Die Rettungsarbeiten waren überall eingestellt worden, man hatte nur die nöthigen Wachen an den einzelnen Punkten zurückgelassen. Es gab in der That kaum mehr etwas zu retten, seit die Wolkensteiner Brücke vernichtet war. Der schwerste Schlag war zuletzt gefallen, aber die ganze weite Bahnstrecke hatte den ungeheuersten Schaden erlitten, nur wenige der zahlreichen Bauten und Brücken waren unversehrt geblieben, und angesichts dieser Verheerung erschien die Wiederherstellung fast unmöglich. Der Schöpfer des ganzen Unternehmens lag todt in seinem Hause, die geplante Uebernahme von seiten der Gesellschaft fiel selbstverständlich mit dieser Katastrophe. Ob und wann sich andere fanden, die das halbzerstörte Werk wieder aufnahmen, mußte erst die Zeit lehren.
Es mochten wohl solche Gedanken sein, die durch die Seele des Mannes zogen, der so einsam mit verschränkten Armen am Stande der Wolkensteiner Schlacht stand und auf die Verwüstung blickte. Es war ein eisig kalter, düsterer Herbstmorgen; in den Schluchten und Thälern gährten noch dichte, weißgraue Nebelmassen, lange Wolkenzüge schwebten an den Bergen hin und ein grauer, schwerer Himmel blickte nieder auf die nasse, zerwühlte Erde, die noch ringsum die Spuren dieser Schreckenstage trug.
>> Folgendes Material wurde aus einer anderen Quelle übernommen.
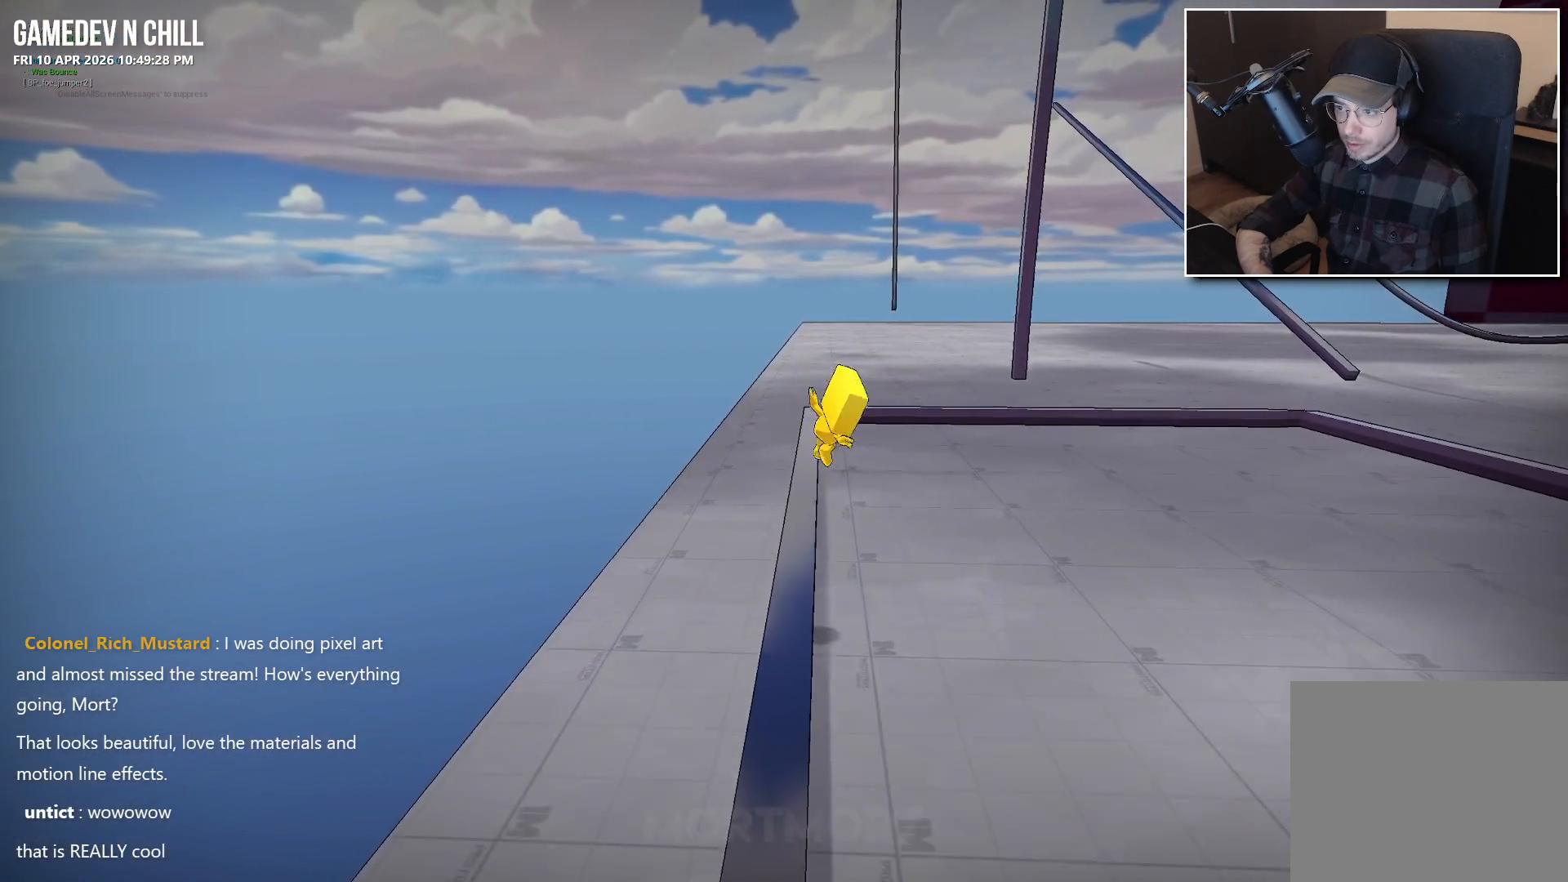
{"buttons": ["L2"], "left_stick": "up-right", "right_stick": "center", "events": [[17, "A", "down"], [217, "A", "up"], [250, "left_stick", "up"], [417, "left_stick", "up-right"], [483, "L2", "down"]]}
Ueberall entwurzelte und abgebrochene Bäume, zerschmetterte Felsblöcke, wüste Schlamm- und Geröllmassen, überall noch die Spuren der Arbeiter, die so heldenmüthig und so vergeblich mit den Elementen gerungen hatten. Dazu tönte dumpf das Rauschen der Wildbäche, die zwar nicht mehr gefahrdrohend, aber noch immer reißend genug von den Höhen niederstürzten, und das Rauschen des Windes, der den triefenden, sturmgepeitschten Wäldern noch immer keine Ruhe gönnte.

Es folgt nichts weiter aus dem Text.